**Questions**:
1. In the passage on the Fort McMurray fire, do these statements agree with the text? (a) The Alberta government sent a tanker under guard to help stranded motorists. (b) The Canadian population is given as over 36 million. (c) Edmonton and Fort McMurray are 260 miles apart. Answer yes or no for each and quote the deciding words.
2. Extract the text of the passage on the Fort McMurray fire between "Would President Obama" and "and Alawite-torn Syria.", inclusive.

**Supplied passage**:
This raises the question: even a nation as great as the United States seems to have no contingency plan for such ghastly circumstances, worrying, instead, about the nonexistent inanity and unproven wraith of "climate change."
While it's true that the Canadian population, at over 36 million, is a ninth of the U.S.'s at 330 million, they reap serious benefits for their buck, no matter the political stripe of the reigning Canadian prime ministerial administration.
Did Pres. Obama do that with oil leaks, raging Hurricane Sandy, or other natural disasters impacting our population? (Bear-hugging Chris Christie does not count as aid.)
Because the fire caused major oil companies Suncor, Syncrude, and Shell to voluntarily cease operations while the control effort is under way, the mass evacuation caused huge traffic jams, especially around gas stations, where drivers sometimes waited hours to fill up. With some pumps in the 360 miles between Edmonton and Fort McMurray to the north now empty, the Alberta government sent a tanker under guard to help rescue stranded motorists. The oil companies also offered their camps to evacuees, bungalow community camps usually occupied by Canadian workers and foreign oilers during boomier times.
Would President Obama think to do similarly?
Can we be sure, given the evidence to the contrary over a series of mishaps and weather catastrophes, that the U.S. could do for her citizenry what the Canadian government – even a liberal hothead determined to scathe the longtime Conservative tenure of Stephen Harper – is doing with efficiency and dispatch for its own people?
Sadly, Canada has its own seething Benedict Arnolds (or mirror-image Hussein Obamas): Trudeau committed just $30 million to the 88,000 victims of Fort McMurray's epic blaze – but lavished $1.2 billion to just 25,000 invasive rape-fugees, as they are now labeled among many of the punditoria of the EU, from ISIS- and Alawite-torn Syria.

**Provided records**:
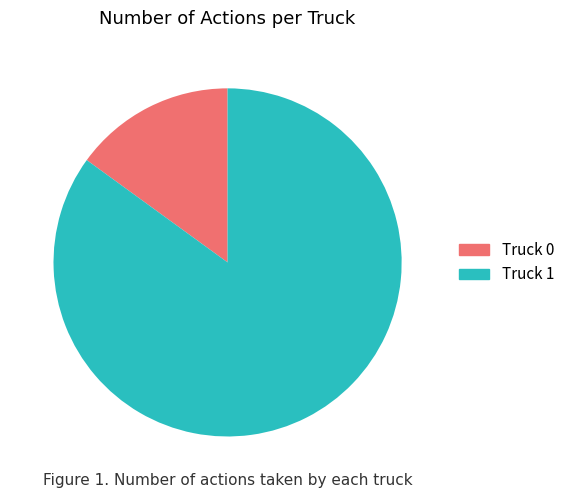

Which category accounts for the majority?

Truck 1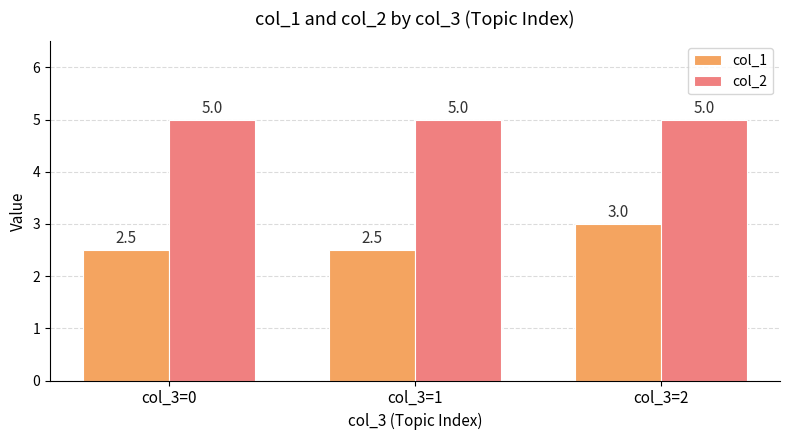

What is the minimum value for col_2?

5.0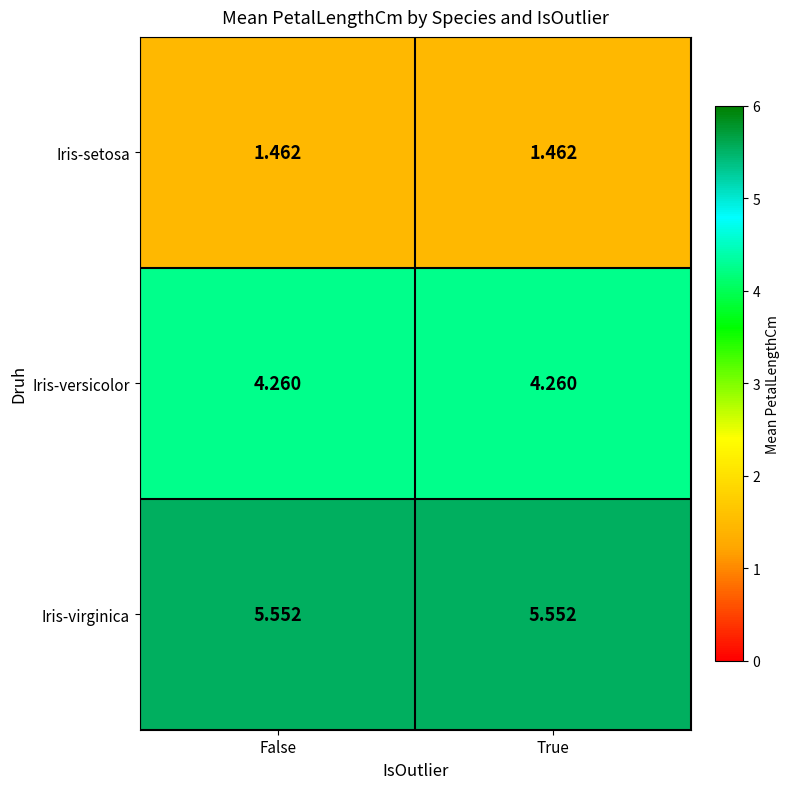

List the series in order of their peak value, highest first.

Iris-virginica, Iris-versicolor, Iris-setosa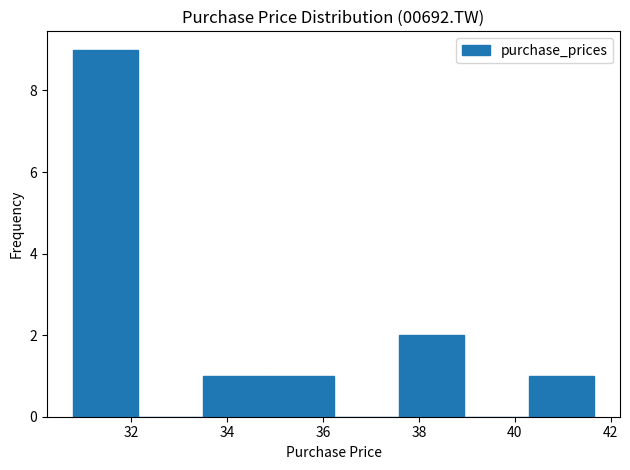

Reading left to right, transcribe this chart: for each bar, give the range it covers on the x-axis and its height. Neither the bar edges nor the heights are printed on the chart, so give them approximately, as read against the axes.

30.8 to 32.2: 9
32.2 to 33.6: 0
33.6 to 34.8: 1
34.8 to 36.2: 1
36.2 to 37.6: 0
37.6 to 39.0: 2
39.0 to 40.2: 0
40.2 to 41.6: 1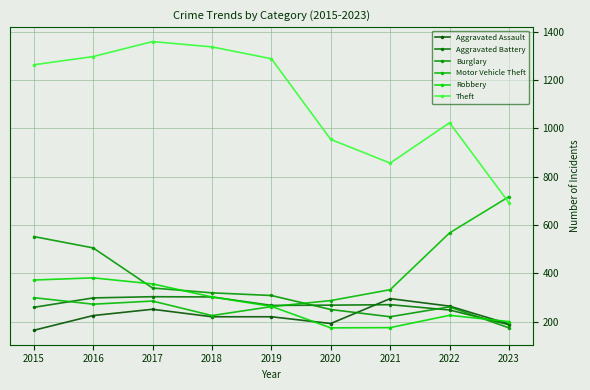

Is this an area chart (filled region under the line)?

No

**Replies**:
1.
(a) Yes: "the Alberta government sent a tanker under guard to help rescue stranded motorists"
(b) Yes: "the Canadian population, at over 36 million"
(c) No: "the 360 miles between Edmonton and Fort McMurray"

2.
Would President Obama think to do similarly?
Can we be sure, given the evidence to the contrary over a series of mishaps and weather catastrophes, that the U.S. could do for her citizenry what the Canadian government – even a liberal hothead determined to scathe the longtime Conservative tenure of Stephen Harper – is doing with efficiency and dispatch for its own people?
Sadly, Canada has its own seething Benedict Arnolds (or mirror-image Hussein Obamas): Trudeau committed just $30 million to the 88,000 victims of Fort McMurray's epic blaze – but lavished $1.2 billion to just 25,000 invasive rape-fugees, as they are now labeled among many of the punditoria of the EU, from ISIS- and Alawite-torn Syria.